I think this comment also speaks to your question about 'broad principles' -- i.e., the principle that both established podium voices and dissenting ones are worthy of being heard, within certain clear limits.

Peace ---

Standing Eagle

PS. "If Harvard wants to excuse the protesters because the university's arrest policy was not properly followed, that's one thing."
I think that's probably the thing we have here. But why oh why is there no person behind that statement, lending moral authority to it? Where is the leadership?
 
Standing Eagle...

Agree with all this, except for this part:

—Someone else says that having police drag out people who ask impertinent questions, or make impertinent comments, at events is unacceptable. Who could disagree?—

These folks were not dragged out for asking impertinent questions or making impertinent comments. They could have gone to the microphone after the talk and asked the same questions in a way that might actually have gotten an answer.

They shouted the way that they did not to generate a response, but to disrupt the speech. Which, for a while, they did.

There's an opportunity here for a very interesting campus discussion about the nature and limits of free speech. I hope Harvard's leadership takes the opportunity to foster that discussion.
 
"These folks were not dragged out for asking impertinent questions or making impertinent comments."

But my point is not that *on the merits* they should be seen to have behaved appropriately. My opinion about what happened might match yours or not, but it isn't automatically going to become a consensus view.

My point is that since the policy wasn't followed, they can now CLAIM that thuggish suppression of their concerns is what happened, and CLAIM that their rights to free speech have been violated. Any number of people, in good faith or not, might agree with them. And then the school has made itself the bad guy, even though it believes in free speech much more than the next guy/institution.

The question is not just, What's the standard? It's, Who decides? Having a judicial branch that's independent (God willing, knock wood, impeach Gonzales) gives us in the US the luxury of sometimes ignoring that question. Within a university the question of Who decides? -- people over 30 or people under? "constituents" or "bureaucrats"? pupils or educators? -- is a highly loaded one (albeit less so now than in the seventies) that we need processes and policies to mediate and address.

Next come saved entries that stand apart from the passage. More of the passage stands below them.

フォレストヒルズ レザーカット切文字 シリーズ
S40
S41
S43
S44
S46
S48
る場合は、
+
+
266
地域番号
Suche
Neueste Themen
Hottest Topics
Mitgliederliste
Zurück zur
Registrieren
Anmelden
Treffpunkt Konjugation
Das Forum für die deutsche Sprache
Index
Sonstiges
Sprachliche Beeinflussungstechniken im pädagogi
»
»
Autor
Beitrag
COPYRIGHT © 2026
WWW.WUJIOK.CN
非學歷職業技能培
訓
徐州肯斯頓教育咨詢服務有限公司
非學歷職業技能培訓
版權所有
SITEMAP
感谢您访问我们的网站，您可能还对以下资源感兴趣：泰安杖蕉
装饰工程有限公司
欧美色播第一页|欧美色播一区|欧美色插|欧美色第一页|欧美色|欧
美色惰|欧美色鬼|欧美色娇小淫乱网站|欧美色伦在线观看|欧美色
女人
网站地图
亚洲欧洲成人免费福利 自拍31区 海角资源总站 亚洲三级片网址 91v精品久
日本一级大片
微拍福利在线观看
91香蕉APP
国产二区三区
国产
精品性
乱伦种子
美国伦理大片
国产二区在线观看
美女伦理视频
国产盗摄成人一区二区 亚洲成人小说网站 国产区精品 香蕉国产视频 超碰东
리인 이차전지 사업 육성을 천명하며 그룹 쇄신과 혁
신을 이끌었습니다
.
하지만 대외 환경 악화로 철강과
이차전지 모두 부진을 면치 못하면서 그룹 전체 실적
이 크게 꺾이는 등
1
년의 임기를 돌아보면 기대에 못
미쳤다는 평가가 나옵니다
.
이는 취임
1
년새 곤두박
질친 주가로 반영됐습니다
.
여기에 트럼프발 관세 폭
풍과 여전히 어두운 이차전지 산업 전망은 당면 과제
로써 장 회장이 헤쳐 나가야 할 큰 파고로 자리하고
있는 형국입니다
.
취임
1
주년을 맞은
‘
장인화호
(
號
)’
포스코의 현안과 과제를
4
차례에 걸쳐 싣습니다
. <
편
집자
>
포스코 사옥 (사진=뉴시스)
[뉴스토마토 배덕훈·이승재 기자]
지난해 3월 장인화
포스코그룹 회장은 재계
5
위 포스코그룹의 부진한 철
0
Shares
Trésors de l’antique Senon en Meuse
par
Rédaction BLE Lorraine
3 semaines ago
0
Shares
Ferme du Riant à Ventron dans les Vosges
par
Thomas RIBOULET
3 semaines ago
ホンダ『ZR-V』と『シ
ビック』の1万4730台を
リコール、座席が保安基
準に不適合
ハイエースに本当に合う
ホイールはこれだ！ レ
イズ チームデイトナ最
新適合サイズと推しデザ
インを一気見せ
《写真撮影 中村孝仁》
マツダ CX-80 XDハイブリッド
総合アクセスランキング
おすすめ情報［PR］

It's to avoid having to make judgment calls like the one you make and defend so competently in this last comment that Harvard has a content-neutral, and basically judgment-neutral, policy, in which each step in the process of defining something as disruption is clear and mutually understood.


Oh, also, by the way: disruption bad. Free speech good.

How come you and I seem to be the only ones interested in this stuff? Is it cuz it's sunny out?

Standing Eagle
 
Maybe no one takes this issue, or these protesters, that seriously?
 
If these protesters didn't have an expressed link to The Crimson, would you have examined the issue with such passion and conviction?
 
Well, I wouldn't have written the post about the "Crimson editor" policy, of course. But otherwise, yeah, I've been writing about this stuff for a long time. You could look it up: Yale Daily News, fall of 1983.

Sometimes, things really are about principles. I am just surprised that so many on this board seem to think that the ability to shout down a speech is more important than the ability to give one.